# Source data:
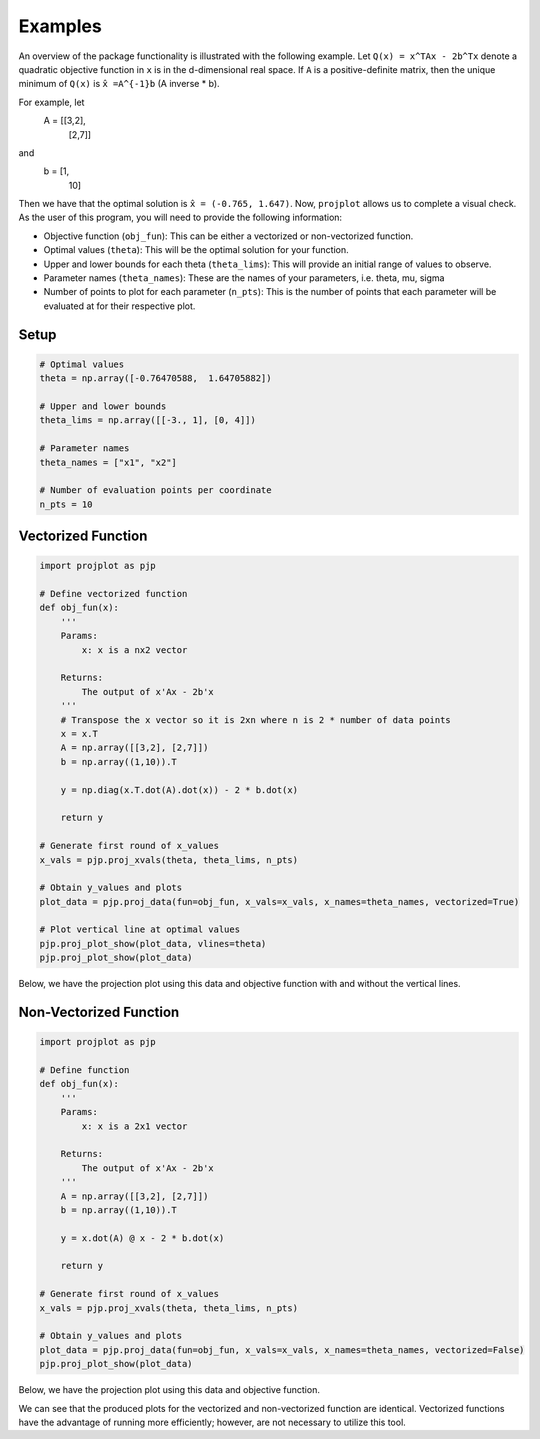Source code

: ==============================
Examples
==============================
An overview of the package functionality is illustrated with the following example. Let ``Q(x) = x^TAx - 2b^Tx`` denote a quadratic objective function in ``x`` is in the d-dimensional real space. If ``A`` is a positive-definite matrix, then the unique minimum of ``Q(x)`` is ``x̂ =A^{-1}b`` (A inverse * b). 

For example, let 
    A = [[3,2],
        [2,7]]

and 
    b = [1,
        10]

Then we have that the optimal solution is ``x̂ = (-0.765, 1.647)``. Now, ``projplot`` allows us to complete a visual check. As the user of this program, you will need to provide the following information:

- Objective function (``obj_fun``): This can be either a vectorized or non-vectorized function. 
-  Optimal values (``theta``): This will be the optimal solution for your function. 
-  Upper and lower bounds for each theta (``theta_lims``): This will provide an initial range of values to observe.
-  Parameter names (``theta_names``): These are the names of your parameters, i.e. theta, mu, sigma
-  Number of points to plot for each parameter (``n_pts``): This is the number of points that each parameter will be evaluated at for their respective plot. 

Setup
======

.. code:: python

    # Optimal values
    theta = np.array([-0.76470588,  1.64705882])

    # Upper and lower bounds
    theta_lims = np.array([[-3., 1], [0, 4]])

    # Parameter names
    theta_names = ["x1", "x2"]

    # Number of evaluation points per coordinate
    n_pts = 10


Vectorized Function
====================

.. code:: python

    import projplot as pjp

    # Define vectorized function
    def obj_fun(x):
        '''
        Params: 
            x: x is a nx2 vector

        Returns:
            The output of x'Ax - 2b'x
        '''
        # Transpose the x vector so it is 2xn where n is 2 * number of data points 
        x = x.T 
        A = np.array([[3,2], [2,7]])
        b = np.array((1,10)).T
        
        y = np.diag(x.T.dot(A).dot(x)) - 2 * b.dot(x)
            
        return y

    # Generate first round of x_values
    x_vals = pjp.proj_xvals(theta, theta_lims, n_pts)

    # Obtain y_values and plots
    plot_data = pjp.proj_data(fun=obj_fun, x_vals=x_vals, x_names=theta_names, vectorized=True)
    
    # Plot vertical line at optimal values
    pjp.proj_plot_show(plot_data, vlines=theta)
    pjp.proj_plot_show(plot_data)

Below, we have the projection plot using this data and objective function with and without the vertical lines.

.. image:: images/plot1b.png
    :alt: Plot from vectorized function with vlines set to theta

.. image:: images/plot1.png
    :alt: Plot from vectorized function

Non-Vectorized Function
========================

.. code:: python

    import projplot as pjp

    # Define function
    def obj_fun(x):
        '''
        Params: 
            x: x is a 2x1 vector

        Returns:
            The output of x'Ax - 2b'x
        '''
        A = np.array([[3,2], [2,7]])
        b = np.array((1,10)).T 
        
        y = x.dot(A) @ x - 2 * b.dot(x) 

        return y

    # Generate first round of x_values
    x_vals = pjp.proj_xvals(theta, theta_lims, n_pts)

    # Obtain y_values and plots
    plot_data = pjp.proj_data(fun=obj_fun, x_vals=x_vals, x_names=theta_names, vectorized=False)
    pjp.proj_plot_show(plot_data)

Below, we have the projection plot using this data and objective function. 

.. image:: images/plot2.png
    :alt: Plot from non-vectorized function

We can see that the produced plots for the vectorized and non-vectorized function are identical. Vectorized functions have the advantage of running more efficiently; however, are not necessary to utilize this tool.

# Prompt:
Only exact lines belong in the answer: those from the beginning of the entries above through the line holding "Then we have", with no pictures.

# Reply to the exercise:
Source code

: ==============================
Examples
==============================
An overview of the package functionality is illustrated with the following example. Let ``Q(x) = x^TAx - 2b^Tx`` denote a quadratic objective function in ``x`` is in the d-dimensional real space. If ``A`` is a positive-definite matrix, then the unique minimum of ``Q(x)`` is ``x̂ =A^{-1}b`` (A inverse * b). 

For example, let 
    A = [[3,2],
        [2,7]]

and 
    b = [1,
        10]

Then we have that the optimal solution is ``x̂ = (-0.765, 1.647)``. Now, ``projplot`` allows us to complete a visual check. As the user of this program, you will need to provide the following information:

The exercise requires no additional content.